没有固定的规律,却每一次都能精准落在士兵最为密集的地方。
“轰隆——轰隆——”
沉闷的炮响此起彼伏,不绝于耳,每一枚铁弹落下,都会引发剧烈的爆炸,耀眼的火光瞬间照亮昏暗的谷道。
巨大的冲击波将周围的匈奴士兵与战马狠狠掀飞,锋利的铁片四处飞溅。
所过之处,无论是匈奴士兵身上的铠甲,还是战马的皮毛,都被轻易刺穿、撕裂。
硝烟依旧弥漫,巨响依旧激荡,匈奴士兵的尸体碎片越来越多,人心也越来越崩溃。
火炮的持续轰击,不仅在不断收割着匈奴士兵的性命,更在一点点摧毁着他们最后的心理防线。
此刻的匈奴大军,已然陷入了真正的绝境。
前有谷内秦军步步紧逼、利刃加身。
后有谷外秦军严密封堵、弩箭待命。
头顶有火炮疯狂轰击、随时索命。
狭窄的谷道如同一条致命的囚笼,将他们死死困住,进退维谷,上天无路,入地无门。
谷道内,尸体堆积如山,鲜血汇成了蜿蜒的血溪,顺着谷道缓缓流淌,粘稠的血液黏腻不堪。

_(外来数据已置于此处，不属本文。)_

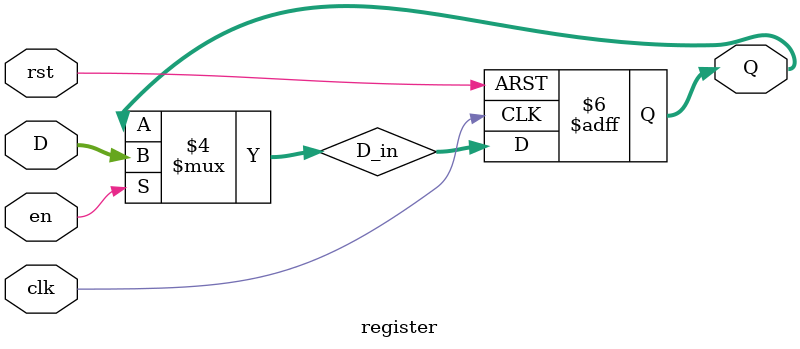
<source format=sv>
module register #(parameter WIDTH = 32)
(
    input logic rst, 
    // input logic set,
    input logic en,  
    input logic clk,    
    input logic [WIDTH-1:0] D,
    output logic [WIDTH-1:0] Q
);

    logic [WIDTH-1:0] D_in;

    // Combinational logic to determine D_in
    always_comb begin
        if (en)
            D_in = D;
        else
            D_in = Q;
    end

    // Sequential logic to update Q on the rising edge of the clock
    always_ff @(posedge clk or posedge rst) begin
        if (rst)
            Q <= 0;
        else
            Q <= D_in;
    end

endmodule


</source>
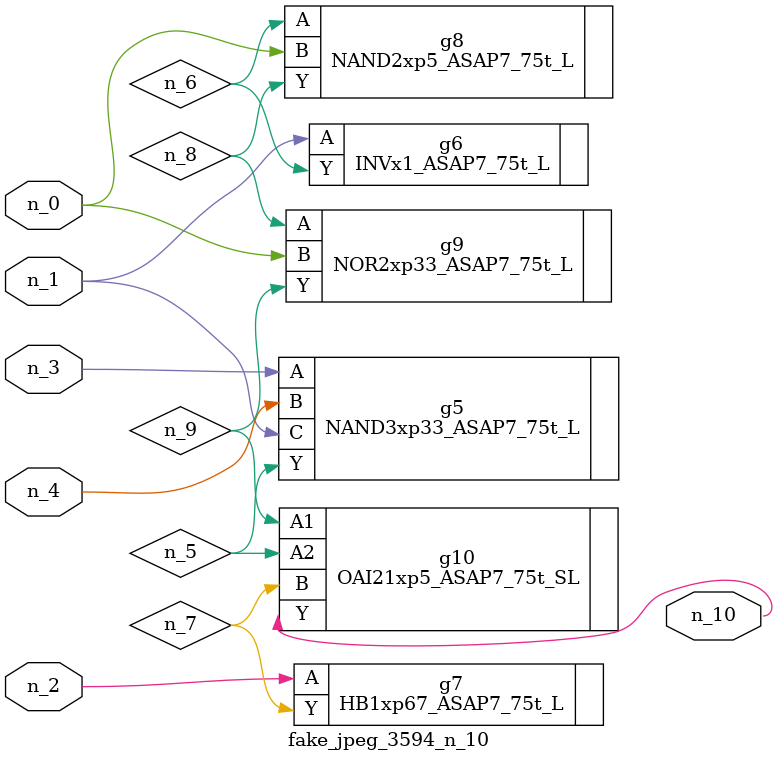
<source format=v>
module fake_jpeg_3594_n_10 (n_3, n_2, n_1, n_0, n_4, n_10);

input n_3;
input n_2;
input n_1;
input n_0;
input n_4;

output n_10;

wire n_8;
wire n_9;
wire n_6;
wire n_5;
wire n_7;

NAND3xp33_ASAP7_75t_L g5 ( 
.A(n_3),
.B(n_4),
.C(n_1),
.Y(n_5)
);

INVx1_ASAP7_75t_L g6 ( 
.A(n_1),
.Y(n_6)
);

HB1xp67_ASAP7_75t_L g7 ( 
.A(n_2),
.Y(n_7)
);

NAND2xp5_ASAP7_75t_L g8 ( 
.A(n_6),
.B(n_0),
.Y(n_8)
);

NOR2xp33_ASAP7_75t_L g9 ( 
.A(n_8),
.B(n_0),
.Y(n_9)
);

OAI21xp5_ASAP7_75t_SL g10 ( 
.A1(n_9),
.A2(n_5),
.B(n_7),
.Y(n_10)
);


endmodule
</source>
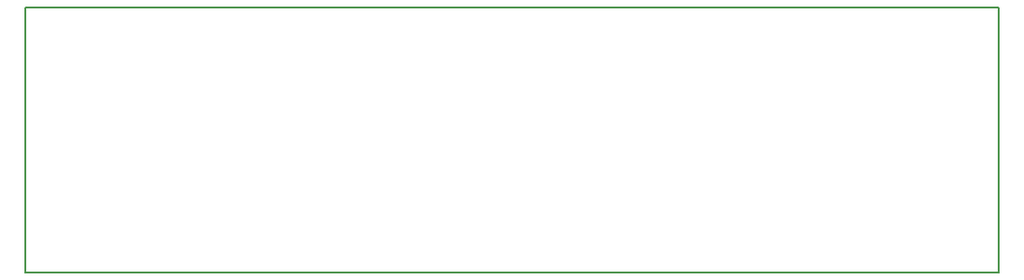
<source format=gbr>
G04 #@! TF.GenerationSoftware,KiCad,Pcbnew,5.1.5-52549c5~84~ubuntu18.04.1*
G04 #@! TF.CreationDate,2020-03-24T02:11:58-07:00*
G04 #@! TF.ProjectId,motor-control,6d6f746f-722d-4636-9f6e-74726f6c2e6b,rev?*
G04 #@! TF.SameCoordinates,Original*
G04 #@! TF.FileFunction,Profile,NP*
%FSLAX46Y46*%
G04 Gerber Fmt 4.6, Leading zero omitted, Abs format (unit mm)*
G04 Created by KiCad (PCBNEW 5.1.5-52549c5~84~ubuntu18.04.1) date 2020-03-24 02:11:58*
%MOMM*%
%LPD*%
G04 APERTURE LIST*
%ADD10C,0.150000*%
G04 APERTURE END LIST*
D10*
X100000000Y-50000000D02*
X188000000Y-50000000D01*
X100000000Y-51000000D02*
X100000000Y-50000000D01*
X100000000Y-74000000D02*
X100000000Y-51000000D01*
X188000000Y-74000000D02*
X100000000Y-74000000D01*
X188000000Y-50000000D02*
X188000000Y-74000000D01*
M02*

</source>
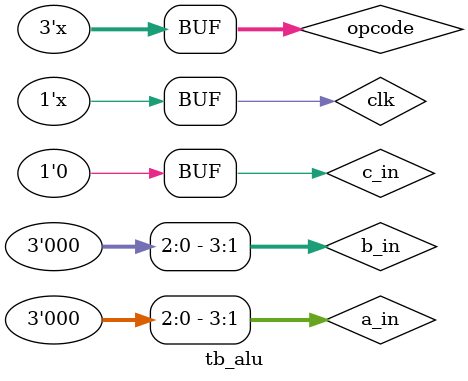
<source format=v>
`timescale 1ns / 1ps


module tb_alu();
reg clk,rst;
reg [3:0] a_in, b_in;
reg c_in;
reg [2:0] opcode;
wire [3:0] out_not_reg, out_and_reg, out_xor_reg;
wire [3:0] sum_out_reg;
wire carry_out_reg;

alu_4bit DUT(
 clk,rst,
 a_in, b_in,
 c_in,
opcode,
out_not_reg, out_and_reg, out_xor_reg,
 sum_out_reg,
 carry_out_reg
);

always #5 clk = ~clk;
always #20 opcode = opcode + 1;
always #5 a_in = $random;
always #10 b_in = $random;
initial begin
    a_in = 4'b0101; b_in = 4'b0010;
    c_in = 0;
    opcode = 0;
    clk=0;
end
endmodule

</source>
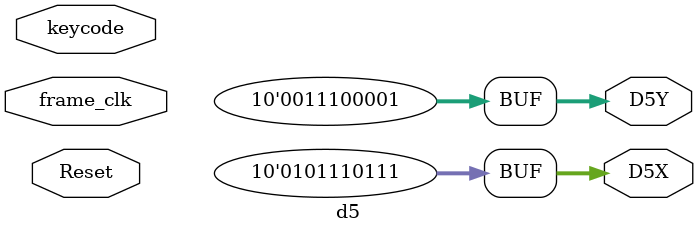
<source format=sv>



module  d5 ( input Reset, frame_clk, input [7:0] keycode,
               output [9:0]  D5X, D5Y);
    
       
    assign D5X = 375;
   
    assign D5Y = 225;
    

endmodule

</source>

不少匈奴士兵慌乱中落马,便摔倒在血溪之中,瞬间被后续逃窜的士兵与战马踏成肉泥。
浓烟依旧在谷道中弥漫,呛得人无法呼吸,视线模糊,只能看到眼前一片灰蒙蒙的景象,听到周围此起彼伏的绝望声响,感受着死亡一步步逼近的窒息感。
绝望之中,总有少数人不甘就此覆灭。
一名匈奴百夫长,浑身沾满了鲜血与尘土,手臂被飞溅的铁片划伤,伤口狰狞可怖,鲜血不停流淌。
可他眼中却燃烧着不甘的怒火,他奋力推开身边逃窜的士兵,高声嘶吼着,声音沙哑而凄厉:“都别跑了!跑也跑不掉了!
与其这样被活活炸死、踏死,不如跟他们拼了!
就算是死,也要拉上几个秦军垫背!”
他的嘶吼,在混乱的谷道中,竟然隐约盖过了部分哀嚎声。
几名身处他身边、同样不甘绝望的匈奴士兵,听到他的呐喊,眼中闪过一丝决绝,纷纷停下了逃窜的脚步,颤抖着握紧了手中早已卷刃的长刀,脸上的恐惧,渐渐被决绝取代。
“拼了!跟他们拼了!”
越来越多的士兵被这股决绝感染,原本溃散的人群,渐渐聚集起零星的小队,每一支小队只有十几人、几十人不等。
他们相互依靠,握紧长刀,眼神散发着置之死地而后生的决绝,朝着步步紧逼的秦军,发起了绝望的反击。
这是他们置死地而后生的最后挣扎,是绝境之中,对生的最后渴求。
可他们的反击,太像散兵游勇,在装备精良、阵列整齐的秦军面前,显得如此苍白无力。
谷内的秦军见状,甚至没有生起丝毫波澜,依旧保持着严密的战阵,应对有序。